For the district’s elementary GAP for grades one and two, Bonavitacola said students meet one hour a week with a GAP teacher, with first- and second-grade students sometimes working together on lessons while teachers collaborate.

With third- and fourth-grade students, Bonavitacola said the district’s GAP becomes more complex, with students meeting with GAP teachers for three to four hours a week and even more collaborative support for teachers.

In addition, students can become involved with “service learning” projects where students will research and design their own projects to serve their school and community, such as students making lunches for the Extended Hands Ministry in Mt. Holly or creating toys for the animals at the Animal Welfare Association in Voorhees.

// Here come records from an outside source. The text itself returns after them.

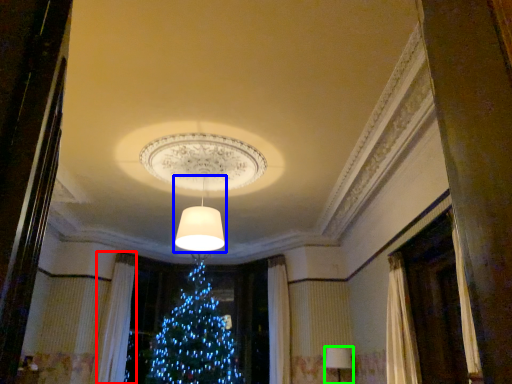
Question: Which is nearer to the curtain (highlighted by a red box)? lamp (highlighted by a blue box) or lamp (highlighted by a green box).

Choices:
 (A) lamp
 (B) lamp

Answer: (A)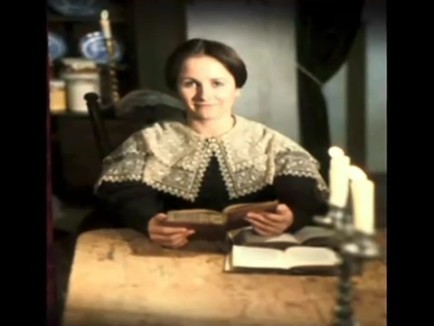
At what (x,y) coordinates should I click in order to perform the action: click on candle. Please return your answer as a coordinate pair (x, y). The width and height of the screenshot is (434, 326). Looking at the image, I should click on pos(105,26).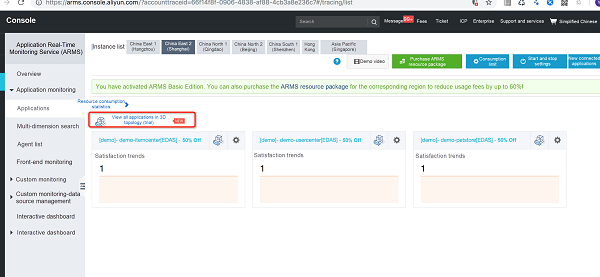
Image resolution: width=600 pixels, height=277 pixels. What are the coordinates of `pink box` in the screenshot? It's located at (164, 188), (341, 198), (481, 185).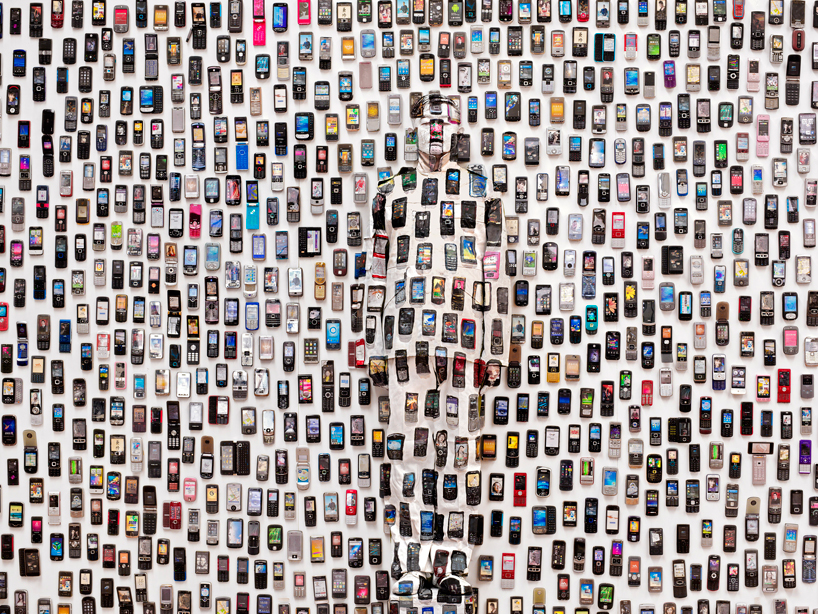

Students are also given time to focus on independent study and “passion projects” where students are allowed to research their own questions, from topics such as learning how to publish a book to determining what causes earthquakes and how to better protect buildings against them.

As students move on to grades five and six at Hartford School, Bonavitacola said the district’s gifted program is provided to students through their related arts classes.

For fifth-grade students, classes include music, Spanish, financial literacy and Science Technology Engineering and Math, and for sixth-grade students classes involve French art, public speaking and STEM.

Once in Harrington Middle School, Bonavitacola said GAP students in seventh and eighth grade are enrolled in advanced classes such as Lenape High School’s world language, algebra and geometry.

When it comes to choosing students for the district’s GAP, Bonavitacola said teachers and parents nominate students in March and April, with data collection, testing and other evaluation completed in May and June.

Once the district selects a student for GAP, the district sends notification to parents in August, with classes beginning in September of the new school year.